What is being asked - In the entries below, copy out word for word the lines starting at the one that contains "دردشة خاصة بالذكاء الاصطناعي — آمنة تمامًا" and ending at the one that contains "آمنة تمامًا في الموقع.", including both of those lines.

(Saved data entries)
------------------------

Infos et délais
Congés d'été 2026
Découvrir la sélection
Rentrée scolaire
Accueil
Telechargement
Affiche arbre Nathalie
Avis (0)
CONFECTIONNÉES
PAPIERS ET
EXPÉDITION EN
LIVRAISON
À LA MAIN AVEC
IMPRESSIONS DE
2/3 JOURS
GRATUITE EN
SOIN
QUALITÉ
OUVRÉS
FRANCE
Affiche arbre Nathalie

------------------------

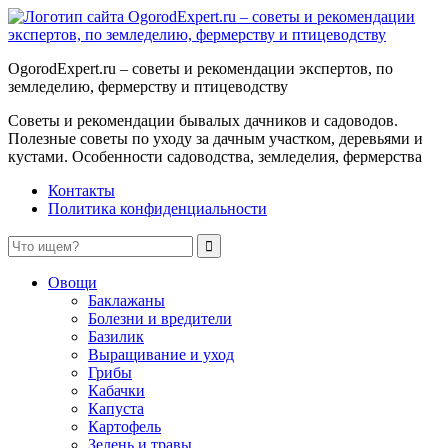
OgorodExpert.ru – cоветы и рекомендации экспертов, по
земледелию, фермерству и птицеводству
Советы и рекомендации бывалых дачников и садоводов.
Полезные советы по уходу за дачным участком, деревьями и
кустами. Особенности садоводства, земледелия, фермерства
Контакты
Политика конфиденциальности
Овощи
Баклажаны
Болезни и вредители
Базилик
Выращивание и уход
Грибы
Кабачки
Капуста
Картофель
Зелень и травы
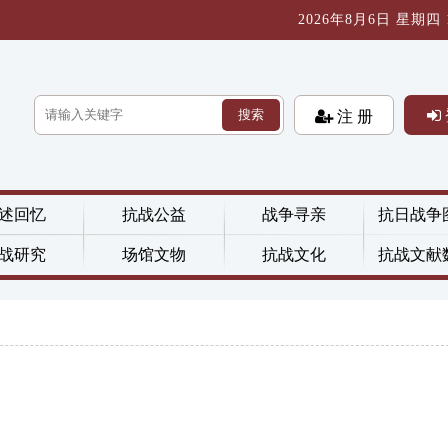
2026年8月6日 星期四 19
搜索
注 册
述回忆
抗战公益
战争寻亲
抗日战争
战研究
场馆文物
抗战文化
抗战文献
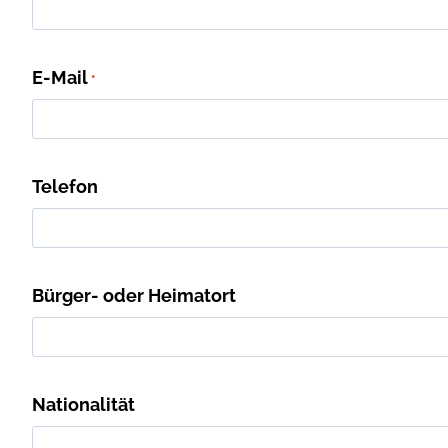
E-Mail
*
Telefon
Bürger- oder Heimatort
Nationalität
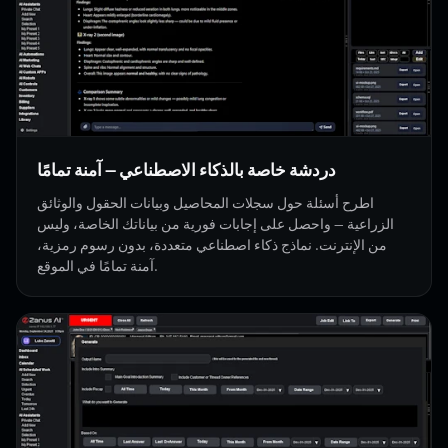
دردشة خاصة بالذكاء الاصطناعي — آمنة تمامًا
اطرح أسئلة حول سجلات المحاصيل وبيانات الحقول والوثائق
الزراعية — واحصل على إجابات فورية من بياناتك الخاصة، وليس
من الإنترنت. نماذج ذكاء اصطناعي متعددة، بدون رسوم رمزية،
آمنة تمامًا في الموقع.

------------------------

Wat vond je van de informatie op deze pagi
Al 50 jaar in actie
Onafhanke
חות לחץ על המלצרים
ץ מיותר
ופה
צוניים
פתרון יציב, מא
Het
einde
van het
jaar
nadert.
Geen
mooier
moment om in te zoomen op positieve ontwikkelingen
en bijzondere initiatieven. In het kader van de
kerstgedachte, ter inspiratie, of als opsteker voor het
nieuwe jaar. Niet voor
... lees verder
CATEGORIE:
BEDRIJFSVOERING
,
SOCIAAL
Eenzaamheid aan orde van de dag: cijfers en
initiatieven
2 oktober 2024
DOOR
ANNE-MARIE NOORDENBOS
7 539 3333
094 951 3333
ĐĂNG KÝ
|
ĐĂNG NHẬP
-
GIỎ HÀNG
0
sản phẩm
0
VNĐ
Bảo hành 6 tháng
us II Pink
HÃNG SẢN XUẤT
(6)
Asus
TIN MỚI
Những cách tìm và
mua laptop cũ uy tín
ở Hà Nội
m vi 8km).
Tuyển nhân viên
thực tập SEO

------------------------

Solution for this task -
دردشة خاصة بالذكاء الاصطناعي — آمنة تمامًا
اطرح أسئلة حول سجلات المحاصيل وبيانات الحقول والوثائق
الزراعية — واحصل على إجابات فورية من بياناتك الخاصة، وليس
من الإنترنت. نماذج ذكاء اصطناعي متعددة، بدون رسوم رمزية،
آمنة تمامًا في الموقع.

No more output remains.